* _READING PASSAGE_
-- START --

CALGARY, Jul 17, 2008 (Canada NewsWire via COMTEX) ----(CDS - TSX) Cadence Energy Inc. ("Cadence") announces today that it has received an unconditional support agreement (the "Support Agreement") providing for the acquisition by Barrick Gold Corporation ("Barrick") of all of the issued and outstanding common shares of Cadence ("Cadence Shares") at a cash price of Cdn. $6.75 per Cadence Share (the "Barrick Offer"). Under the Barrick Offer, Barrick will make a take-over bid to all shareholders of Cadence ("Cadence Shareholders") open for acceptance for 35 days subject to customary conditions, including that 66 2/3% of the Cadence Shares, calculated on an in-the-money fully diluted basis, are tendered to the take-over bid.

-- END --

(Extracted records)
-- START --

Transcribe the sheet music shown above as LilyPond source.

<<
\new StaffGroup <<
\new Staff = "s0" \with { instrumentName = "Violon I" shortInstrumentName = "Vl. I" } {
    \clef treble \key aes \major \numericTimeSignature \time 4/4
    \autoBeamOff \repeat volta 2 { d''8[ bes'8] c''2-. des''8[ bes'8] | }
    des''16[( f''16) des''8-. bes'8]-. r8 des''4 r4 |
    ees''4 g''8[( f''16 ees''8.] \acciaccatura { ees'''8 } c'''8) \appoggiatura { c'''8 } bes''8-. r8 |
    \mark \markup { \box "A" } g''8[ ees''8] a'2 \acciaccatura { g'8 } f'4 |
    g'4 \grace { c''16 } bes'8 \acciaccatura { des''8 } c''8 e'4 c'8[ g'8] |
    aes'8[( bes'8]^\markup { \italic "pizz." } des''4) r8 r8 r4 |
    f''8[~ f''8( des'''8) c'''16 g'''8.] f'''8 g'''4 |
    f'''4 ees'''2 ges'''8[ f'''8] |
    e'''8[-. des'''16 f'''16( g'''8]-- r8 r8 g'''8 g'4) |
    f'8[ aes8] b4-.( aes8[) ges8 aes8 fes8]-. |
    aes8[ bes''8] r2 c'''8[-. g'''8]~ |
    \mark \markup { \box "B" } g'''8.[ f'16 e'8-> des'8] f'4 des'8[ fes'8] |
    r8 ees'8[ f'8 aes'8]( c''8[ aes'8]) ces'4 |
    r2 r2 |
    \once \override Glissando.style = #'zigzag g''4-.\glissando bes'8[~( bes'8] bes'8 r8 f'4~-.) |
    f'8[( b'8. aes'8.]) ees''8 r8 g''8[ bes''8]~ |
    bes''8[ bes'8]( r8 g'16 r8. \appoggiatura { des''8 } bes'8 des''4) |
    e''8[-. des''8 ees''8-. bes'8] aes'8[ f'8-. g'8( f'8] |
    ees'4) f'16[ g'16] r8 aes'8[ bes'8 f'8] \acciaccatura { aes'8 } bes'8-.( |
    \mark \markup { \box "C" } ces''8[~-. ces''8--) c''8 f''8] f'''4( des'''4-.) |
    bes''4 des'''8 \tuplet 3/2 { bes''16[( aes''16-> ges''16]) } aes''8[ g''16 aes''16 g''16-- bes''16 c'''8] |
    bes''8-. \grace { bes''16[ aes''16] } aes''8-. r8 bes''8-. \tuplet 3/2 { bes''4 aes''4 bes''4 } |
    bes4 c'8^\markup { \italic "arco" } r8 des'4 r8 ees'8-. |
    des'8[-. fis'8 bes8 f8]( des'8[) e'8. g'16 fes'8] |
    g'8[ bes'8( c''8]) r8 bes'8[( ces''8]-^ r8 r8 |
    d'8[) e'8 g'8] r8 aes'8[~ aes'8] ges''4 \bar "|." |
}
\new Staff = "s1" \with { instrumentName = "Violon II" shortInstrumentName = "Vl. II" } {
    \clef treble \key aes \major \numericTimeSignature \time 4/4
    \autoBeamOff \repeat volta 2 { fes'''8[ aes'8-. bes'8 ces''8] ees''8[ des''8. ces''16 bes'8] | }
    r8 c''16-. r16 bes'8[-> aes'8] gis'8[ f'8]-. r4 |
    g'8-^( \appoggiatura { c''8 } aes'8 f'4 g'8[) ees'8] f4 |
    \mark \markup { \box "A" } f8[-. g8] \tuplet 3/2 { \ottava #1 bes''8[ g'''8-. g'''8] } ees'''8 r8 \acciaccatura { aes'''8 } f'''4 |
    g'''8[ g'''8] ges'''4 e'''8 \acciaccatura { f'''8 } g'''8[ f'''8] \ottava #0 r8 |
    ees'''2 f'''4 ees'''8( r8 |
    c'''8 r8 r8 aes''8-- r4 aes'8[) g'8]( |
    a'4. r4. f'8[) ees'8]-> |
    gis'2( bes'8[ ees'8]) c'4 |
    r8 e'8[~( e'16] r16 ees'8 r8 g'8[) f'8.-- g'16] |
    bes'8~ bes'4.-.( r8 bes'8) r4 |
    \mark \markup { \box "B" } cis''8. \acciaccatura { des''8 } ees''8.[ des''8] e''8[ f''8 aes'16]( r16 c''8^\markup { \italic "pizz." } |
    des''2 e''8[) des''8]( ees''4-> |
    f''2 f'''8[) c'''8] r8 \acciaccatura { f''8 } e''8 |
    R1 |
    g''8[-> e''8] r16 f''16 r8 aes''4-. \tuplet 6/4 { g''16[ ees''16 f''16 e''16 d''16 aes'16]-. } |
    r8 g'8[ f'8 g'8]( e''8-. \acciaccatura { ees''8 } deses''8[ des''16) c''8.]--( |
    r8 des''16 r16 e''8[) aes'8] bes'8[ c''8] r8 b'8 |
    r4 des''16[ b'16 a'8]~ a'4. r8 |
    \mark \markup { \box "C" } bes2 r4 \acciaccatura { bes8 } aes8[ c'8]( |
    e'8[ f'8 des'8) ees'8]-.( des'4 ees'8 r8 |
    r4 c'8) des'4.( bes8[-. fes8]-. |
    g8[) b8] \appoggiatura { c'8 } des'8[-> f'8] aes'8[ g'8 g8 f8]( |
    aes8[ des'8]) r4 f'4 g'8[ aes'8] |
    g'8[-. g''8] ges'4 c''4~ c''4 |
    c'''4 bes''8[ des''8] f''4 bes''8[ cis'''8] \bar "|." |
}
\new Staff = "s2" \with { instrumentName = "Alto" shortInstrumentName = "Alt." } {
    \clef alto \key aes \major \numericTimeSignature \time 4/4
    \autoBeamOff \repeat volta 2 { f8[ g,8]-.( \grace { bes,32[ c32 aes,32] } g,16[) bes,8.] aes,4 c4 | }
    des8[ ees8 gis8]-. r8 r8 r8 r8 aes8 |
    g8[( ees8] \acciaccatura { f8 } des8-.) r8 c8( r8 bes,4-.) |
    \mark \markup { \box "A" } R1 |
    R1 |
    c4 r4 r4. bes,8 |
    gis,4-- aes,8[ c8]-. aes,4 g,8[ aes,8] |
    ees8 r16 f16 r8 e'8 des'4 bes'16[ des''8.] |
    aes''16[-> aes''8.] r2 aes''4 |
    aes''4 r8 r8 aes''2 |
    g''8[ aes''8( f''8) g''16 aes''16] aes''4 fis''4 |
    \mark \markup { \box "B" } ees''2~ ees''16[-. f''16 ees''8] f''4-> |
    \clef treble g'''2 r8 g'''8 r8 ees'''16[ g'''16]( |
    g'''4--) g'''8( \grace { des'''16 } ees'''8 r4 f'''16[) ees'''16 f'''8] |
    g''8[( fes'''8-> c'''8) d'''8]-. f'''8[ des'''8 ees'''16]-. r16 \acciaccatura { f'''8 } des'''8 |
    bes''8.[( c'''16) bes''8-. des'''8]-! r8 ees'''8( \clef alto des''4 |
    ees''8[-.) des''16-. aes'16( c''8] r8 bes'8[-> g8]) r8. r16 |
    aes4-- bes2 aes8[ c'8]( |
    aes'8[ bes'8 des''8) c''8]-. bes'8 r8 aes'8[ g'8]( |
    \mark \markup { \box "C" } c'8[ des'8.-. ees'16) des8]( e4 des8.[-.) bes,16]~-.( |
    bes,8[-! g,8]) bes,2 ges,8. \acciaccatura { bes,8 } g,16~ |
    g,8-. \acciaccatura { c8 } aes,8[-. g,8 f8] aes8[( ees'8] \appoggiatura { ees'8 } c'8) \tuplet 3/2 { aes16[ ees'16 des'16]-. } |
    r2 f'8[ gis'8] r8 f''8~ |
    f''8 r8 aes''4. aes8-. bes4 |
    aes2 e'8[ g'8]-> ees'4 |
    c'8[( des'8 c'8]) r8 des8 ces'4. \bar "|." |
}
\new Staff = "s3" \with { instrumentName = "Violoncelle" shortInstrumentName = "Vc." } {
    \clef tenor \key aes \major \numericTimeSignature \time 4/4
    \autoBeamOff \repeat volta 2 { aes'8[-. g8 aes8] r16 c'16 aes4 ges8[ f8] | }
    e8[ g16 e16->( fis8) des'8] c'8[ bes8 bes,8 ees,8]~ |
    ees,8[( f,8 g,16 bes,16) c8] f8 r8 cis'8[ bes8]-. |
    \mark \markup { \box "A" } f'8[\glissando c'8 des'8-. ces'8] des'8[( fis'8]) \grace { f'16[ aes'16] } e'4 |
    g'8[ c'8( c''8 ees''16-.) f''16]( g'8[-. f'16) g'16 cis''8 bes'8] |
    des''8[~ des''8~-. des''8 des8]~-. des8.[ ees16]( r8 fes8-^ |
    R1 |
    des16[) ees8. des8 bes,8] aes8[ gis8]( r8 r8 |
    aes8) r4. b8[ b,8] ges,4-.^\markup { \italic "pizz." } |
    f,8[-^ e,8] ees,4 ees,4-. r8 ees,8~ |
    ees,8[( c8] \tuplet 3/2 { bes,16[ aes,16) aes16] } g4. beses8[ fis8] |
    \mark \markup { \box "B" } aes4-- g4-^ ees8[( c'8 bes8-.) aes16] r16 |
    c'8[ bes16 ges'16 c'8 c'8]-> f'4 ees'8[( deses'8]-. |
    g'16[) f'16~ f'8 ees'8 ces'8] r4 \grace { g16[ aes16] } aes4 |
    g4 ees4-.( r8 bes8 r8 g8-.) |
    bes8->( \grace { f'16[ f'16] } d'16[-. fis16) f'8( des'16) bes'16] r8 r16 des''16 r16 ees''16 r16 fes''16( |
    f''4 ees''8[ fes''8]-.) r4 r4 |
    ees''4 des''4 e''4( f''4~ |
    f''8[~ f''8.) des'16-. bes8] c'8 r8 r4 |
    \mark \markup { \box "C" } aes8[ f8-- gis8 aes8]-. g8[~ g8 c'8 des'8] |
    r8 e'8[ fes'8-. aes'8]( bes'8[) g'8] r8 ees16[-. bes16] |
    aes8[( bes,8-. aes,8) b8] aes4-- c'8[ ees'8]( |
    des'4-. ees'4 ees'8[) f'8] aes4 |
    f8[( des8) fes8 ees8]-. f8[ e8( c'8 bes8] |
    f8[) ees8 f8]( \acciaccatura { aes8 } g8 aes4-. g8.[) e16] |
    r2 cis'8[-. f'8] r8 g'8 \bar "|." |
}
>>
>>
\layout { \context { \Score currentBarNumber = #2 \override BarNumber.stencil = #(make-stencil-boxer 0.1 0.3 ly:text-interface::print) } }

-- END --

* _TO DO_
1. List every line of the listing above that contains the string "glissando", treating uppercase and lowercase letters as distinct.
2. Continue the news release about the proposed acquisition of Cadence Energy from the point where it ends.

* _FINAL RESULTS_
1.
    \once \override Glissando.style = #'zigzag g''4-.\glissando bes'8[~( bes'8] bes'8 r8 f'4~-.) |
    \mark \markup { \box "A" } f'8[\glissando c'8 des'8-. ces'8] des'8[( fis'8]) \grace { f'16[ aes'16] } e'4 |

2.
The Board of Directors of Cadence has unanimously resolved to enter into the Support Agreement after determining that: (1) the funds necessary for the consummation of the Barrick Offer are available; (2) after consultation with its financial advisor, Tristone Capital Inc. ("Tristone"), the Barrick Offer, if consummated in accordance with its terms, will result in a transaction financially superior for Cadence Shareholders than the transaction contemplated by the Plan of Arrangement involving Daylight Resources Trust and Daylight Energy Ltd. (collectively, "Daylight") (the "Daylight Arrangement"); (3) Barrick Offer is reasonably capable of completion in accordance with its terms taking into account all legal, financial, regulatory and other aspects of the Barrick Offer; and (4) after receiving the advice of its counsel, Burnet, Duckworth & Palmer LLP, that entering into the Support Agreement with Barrick is necessary for the Board of Directors of Cadence in discharging their fiduciary duties under applicable law. Tristone has provided the Board of Directors of Cadence with its opinion that, subject to review of final documentation, that the consideration to be received by Cadence Shareholders under the Barrick Offer is fair, from a financial point of view.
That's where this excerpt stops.